Any entity may apply to the Bankruptcy
Court, upon an appropriate showing of cause, for relief
from the automatic stay to exercise the
foregoing remedies. The Registrant is authorized to
operate its business as a debtor-in-
possession pursuant to sections 1107 and 1108 of the
Bankruptcy Code.

Plan of Reorganization - Procedures

Under Section 1121 of the Bankruptcy Code, for 120
days after the date of the filing of a
voluntary petition for relief under Chapter 11, only
the debtor-in-possession has the right to
propose and file a plan of reorganization with the
Bankruptcy Court. If a debtor-in-possession
files a plan of reorganization during the 120-day
exclusivity period, no other party may file a
plan of reorganization until 180 days after the date of
filing of the Chapter 11 petition,
during which period the debtor-in-possession has the
exclusive right to solicit acceptances of
the plan. If a debtor-in-possession fails to file a
plan during the 120-day exclusivity period
or such additional period as may be ordered by the
Bankruptcy Court or, after such plan has
been filed, fails to obtain acceptance of such plan
from impaired classes of creditors and
equity security holders during the exclusive
solicitation period, any party in interest,
including a creditors' committee, an equity security
holders' committee, a creditor, an equity
security holder, or any indenture trustee may file a
plan of reorganization for such debtor.
Additionally, if the Bankruptcy Court were to appoint a
trustee, the exclusivity period, if not
previously terminated, would terminate.

ASSIGNED TASK 1: According to the text on Chapter 11 reorganization procedures, for how many days after the petition is filed does only the debtor-in-possession have the right to propose and file a plan of reorganization?
ASSIGNED TASK 2: Extend the text on Chapter 11 reorganization procedures, picking up after its final sentence.

Body or hand keypoint data:
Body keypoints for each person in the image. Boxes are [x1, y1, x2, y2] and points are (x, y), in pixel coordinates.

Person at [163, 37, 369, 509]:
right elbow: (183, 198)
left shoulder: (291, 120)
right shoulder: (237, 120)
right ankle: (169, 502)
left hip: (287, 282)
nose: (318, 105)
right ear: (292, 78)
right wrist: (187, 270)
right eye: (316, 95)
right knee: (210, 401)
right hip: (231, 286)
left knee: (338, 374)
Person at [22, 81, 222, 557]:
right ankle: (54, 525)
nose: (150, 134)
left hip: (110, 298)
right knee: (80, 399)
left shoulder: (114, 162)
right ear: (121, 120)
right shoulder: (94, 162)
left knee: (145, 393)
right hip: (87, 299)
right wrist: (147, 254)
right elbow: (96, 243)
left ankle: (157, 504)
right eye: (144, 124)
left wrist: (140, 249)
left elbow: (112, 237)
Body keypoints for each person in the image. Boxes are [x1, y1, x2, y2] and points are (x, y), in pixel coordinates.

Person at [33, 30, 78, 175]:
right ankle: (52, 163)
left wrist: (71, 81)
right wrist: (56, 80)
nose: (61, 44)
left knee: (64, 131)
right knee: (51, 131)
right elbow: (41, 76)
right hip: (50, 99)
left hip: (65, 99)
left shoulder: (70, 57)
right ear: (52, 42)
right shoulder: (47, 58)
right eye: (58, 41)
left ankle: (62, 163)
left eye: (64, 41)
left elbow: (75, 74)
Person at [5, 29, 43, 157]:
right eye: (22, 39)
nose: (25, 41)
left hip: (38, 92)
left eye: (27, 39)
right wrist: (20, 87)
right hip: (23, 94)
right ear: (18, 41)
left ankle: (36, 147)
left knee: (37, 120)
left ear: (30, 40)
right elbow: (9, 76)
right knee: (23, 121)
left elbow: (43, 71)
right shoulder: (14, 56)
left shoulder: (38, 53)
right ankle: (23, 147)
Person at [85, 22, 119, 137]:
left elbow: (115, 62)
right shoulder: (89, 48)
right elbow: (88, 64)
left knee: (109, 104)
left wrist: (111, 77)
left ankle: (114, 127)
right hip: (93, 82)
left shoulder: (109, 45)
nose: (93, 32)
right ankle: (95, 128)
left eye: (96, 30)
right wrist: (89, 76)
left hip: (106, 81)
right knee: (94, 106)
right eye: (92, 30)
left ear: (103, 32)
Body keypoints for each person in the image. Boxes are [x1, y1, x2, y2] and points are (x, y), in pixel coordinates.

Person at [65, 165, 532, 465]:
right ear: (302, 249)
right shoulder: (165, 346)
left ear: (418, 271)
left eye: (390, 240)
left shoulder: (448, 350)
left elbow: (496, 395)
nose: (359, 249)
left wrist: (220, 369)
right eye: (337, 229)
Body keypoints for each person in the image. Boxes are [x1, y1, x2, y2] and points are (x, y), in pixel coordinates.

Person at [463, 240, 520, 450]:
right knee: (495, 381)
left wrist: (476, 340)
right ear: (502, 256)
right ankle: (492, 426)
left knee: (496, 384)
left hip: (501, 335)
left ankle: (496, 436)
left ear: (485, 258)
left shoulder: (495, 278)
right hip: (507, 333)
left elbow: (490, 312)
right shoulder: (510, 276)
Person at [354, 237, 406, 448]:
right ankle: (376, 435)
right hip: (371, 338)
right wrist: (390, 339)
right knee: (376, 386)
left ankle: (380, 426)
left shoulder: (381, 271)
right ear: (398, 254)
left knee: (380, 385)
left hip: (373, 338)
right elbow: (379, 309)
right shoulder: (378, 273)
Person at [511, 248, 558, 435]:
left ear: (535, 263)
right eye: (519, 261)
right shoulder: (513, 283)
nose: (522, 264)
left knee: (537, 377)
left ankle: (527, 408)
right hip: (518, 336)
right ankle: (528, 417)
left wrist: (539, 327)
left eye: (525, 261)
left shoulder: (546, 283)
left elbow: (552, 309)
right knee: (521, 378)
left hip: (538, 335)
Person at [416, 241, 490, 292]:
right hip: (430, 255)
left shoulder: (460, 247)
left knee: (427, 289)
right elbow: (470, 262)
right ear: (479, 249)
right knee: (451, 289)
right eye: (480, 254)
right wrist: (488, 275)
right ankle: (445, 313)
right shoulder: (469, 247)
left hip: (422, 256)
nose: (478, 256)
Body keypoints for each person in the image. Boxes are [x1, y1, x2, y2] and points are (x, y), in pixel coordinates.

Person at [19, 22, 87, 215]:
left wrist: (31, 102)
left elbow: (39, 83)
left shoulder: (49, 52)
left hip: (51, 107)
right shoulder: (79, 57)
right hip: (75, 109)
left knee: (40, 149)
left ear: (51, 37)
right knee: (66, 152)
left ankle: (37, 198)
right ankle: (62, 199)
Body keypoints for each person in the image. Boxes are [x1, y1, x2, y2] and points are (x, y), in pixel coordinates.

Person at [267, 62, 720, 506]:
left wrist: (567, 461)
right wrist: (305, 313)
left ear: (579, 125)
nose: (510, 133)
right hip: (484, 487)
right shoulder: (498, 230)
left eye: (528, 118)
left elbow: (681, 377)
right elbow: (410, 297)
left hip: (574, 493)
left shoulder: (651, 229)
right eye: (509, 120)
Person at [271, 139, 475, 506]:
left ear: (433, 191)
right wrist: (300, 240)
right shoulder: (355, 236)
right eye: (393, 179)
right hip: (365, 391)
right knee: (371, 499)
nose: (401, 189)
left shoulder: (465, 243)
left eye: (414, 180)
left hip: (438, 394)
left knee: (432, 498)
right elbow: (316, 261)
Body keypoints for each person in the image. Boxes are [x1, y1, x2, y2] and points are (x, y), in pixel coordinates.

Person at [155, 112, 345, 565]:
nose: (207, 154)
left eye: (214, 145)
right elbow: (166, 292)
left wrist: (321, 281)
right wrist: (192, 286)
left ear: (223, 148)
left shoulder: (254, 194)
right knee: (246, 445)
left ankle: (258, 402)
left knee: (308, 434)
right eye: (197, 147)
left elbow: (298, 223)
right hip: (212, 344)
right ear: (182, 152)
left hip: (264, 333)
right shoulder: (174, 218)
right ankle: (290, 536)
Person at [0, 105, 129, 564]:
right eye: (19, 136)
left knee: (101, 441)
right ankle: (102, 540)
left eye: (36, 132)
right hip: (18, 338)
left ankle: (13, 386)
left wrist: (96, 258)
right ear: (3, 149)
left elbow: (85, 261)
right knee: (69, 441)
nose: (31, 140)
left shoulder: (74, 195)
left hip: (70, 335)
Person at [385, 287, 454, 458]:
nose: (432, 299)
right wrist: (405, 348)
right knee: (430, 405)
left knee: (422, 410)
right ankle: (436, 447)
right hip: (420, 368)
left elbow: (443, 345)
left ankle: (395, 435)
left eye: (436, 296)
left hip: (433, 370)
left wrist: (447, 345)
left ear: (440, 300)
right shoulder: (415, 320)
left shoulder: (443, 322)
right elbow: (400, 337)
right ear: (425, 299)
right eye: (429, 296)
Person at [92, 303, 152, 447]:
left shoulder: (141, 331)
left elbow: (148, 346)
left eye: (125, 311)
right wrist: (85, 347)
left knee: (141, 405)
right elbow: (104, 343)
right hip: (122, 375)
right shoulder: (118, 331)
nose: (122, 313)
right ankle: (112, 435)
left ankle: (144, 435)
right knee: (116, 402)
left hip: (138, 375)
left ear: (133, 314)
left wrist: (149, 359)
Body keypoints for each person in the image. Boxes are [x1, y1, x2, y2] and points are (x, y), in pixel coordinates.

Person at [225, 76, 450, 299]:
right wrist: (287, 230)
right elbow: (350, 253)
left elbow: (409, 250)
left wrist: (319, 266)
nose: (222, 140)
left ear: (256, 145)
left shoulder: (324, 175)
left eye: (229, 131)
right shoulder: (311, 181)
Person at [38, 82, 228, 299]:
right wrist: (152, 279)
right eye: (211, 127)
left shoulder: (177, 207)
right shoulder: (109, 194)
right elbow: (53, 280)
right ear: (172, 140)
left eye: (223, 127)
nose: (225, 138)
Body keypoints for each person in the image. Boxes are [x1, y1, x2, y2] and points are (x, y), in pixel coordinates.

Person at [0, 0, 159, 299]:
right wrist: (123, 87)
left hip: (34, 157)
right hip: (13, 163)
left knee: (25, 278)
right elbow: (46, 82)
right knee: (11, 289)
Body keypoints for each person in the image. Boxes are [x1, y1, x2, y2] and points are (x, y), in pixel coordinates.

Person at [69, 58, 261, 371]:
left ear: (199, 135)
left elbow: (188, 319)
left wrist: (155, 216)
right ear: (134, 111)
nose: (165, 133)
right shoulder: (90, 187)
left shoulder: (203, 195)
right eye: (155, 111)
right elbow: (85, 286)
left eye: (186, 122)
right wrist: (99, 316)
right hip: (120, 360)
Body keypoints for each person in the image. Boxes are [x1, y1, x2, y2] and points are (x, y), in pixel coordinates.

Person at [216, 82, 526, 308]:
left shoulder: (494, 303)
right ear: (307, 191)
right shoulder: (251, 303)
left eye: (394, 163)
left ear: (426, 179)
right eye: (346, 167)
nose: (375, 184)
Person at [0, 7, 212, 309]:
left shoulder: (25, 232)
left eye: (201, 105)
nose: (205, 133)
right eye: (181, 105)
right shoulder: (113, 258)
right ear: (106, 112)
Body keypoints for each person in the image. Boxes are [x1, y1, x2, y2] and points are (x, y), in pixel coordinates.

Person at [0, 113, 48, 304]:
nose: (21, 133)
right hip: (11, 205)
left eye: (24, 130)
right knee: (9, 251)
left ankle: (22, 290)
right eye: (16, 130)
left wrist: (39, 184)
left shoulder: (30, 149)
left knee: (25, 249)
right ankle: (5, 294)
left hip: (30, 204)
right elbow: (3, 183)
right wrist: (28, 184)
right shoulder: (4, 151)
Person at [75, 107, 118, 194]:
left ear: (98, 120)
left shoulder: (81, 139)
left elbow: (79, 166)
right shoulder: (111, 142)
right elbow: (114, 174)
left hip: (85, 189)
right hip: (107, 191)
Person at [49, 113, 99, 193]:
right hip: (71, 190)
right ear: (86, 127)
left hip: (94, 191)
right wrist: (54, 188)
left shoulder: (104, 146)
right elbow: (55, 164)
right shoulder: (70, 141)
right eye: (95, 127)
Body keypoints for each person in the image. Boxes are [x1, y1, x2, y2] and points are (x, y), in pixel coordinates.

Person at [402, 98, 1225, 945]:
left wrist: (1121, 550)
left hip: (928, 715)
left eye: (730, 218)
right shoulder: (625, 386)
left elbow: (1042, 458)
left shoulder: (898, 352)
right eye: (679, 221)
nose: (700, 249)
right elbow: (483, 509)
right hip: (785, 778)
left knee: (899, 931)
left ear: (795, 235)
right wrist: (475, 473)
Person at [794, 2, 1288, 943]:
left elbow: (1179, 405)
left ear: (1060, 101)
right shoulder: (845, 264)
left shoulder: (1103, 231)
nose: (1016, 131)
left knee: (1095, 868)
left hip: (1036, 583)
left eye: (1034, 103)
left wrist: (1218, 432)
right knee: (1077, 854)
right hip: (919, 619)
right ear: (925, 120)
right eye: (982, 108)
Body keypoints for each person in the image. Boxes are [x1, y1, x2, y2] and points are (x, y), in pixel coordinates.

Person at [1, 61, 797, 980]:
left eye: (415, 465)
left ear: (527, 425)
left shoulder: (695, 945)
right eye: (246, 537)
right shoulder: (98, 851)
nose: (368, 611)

YOUR RESPONSE 1: 120 days

YOUR RESPONSE 2:
The Registrant has not yet filed a plan of
reorganization with the Bankruptcy Court and
has obtained from its creditors an extension of the
exclusivity period to May 31, 1994. The
Registrant intends to file a plan of reorganization
prior to May 31, 1994.

After a plan of reorganization has been filed with
the Bankruptcy Court, it will be sent,
together with a disclosure statement approved by the
Bankruptcy Court following a hearing, to
members of all classes of impaired creditors and equity
security holders for acceptance or
rejection. Following acceptance or rejection of any
plan by impaired classes of creditors and
equity security holders, the Bankruptcy Court after
notice and a hearing would consider whether
to confirm the plan. Among other things, to confirm a
plan the Bankruptcy Court is required to
find (i) with respect to each impaired class of
creditors and equity security holders, that
each holder of a claim of interest of such class either
(a) will, pursuant to the plan, receive
or retain property of a value, as of the effective date
of the plan, that is at least as much
as such holder would have received in a liquidation on
such date of the Registrant, or (b) has
accepted the plan, (ii) with respect to each class of
claims or equity security holders, that
such class has accepted the plan or such class is not
impaired under the plan and (iii)
confirmation of the plan is not likely to be followed
by the liquidation or need for further
financial reorganization of the Registrant or any
successors unless such liquidation or
reorganization is proposed in the plan.

If any impaired class of creditors or equity
security holders does not accept a plan and
assuming that all of the other requirements of section
1129(a) of the Bankruptcy Code are met,
the proponent of the plan may invoke the so-called
"cramdown" provisions of section 1129(b) of
the Bankruptcy Code. Under these provisions, the
Bankruptcy Court may confirm a plan,
notwithstanding the non-acceptance of the plan by an
impaired class of creditors or equity
security holders, if certain requirements of the
Bankruptcy Code are met, including that (i)
the plan does not discriminate unfairly and (ii) the
plan is fair and equitable, with respect
to each class of claims or interests that is impaired
under, and has not accepted, the plan.
As used in the Bankruptcy Code, the phrases
"discriminate unfairly" and "fair and equitable"
have narrow and specific meanings unique to bankruptcy
law.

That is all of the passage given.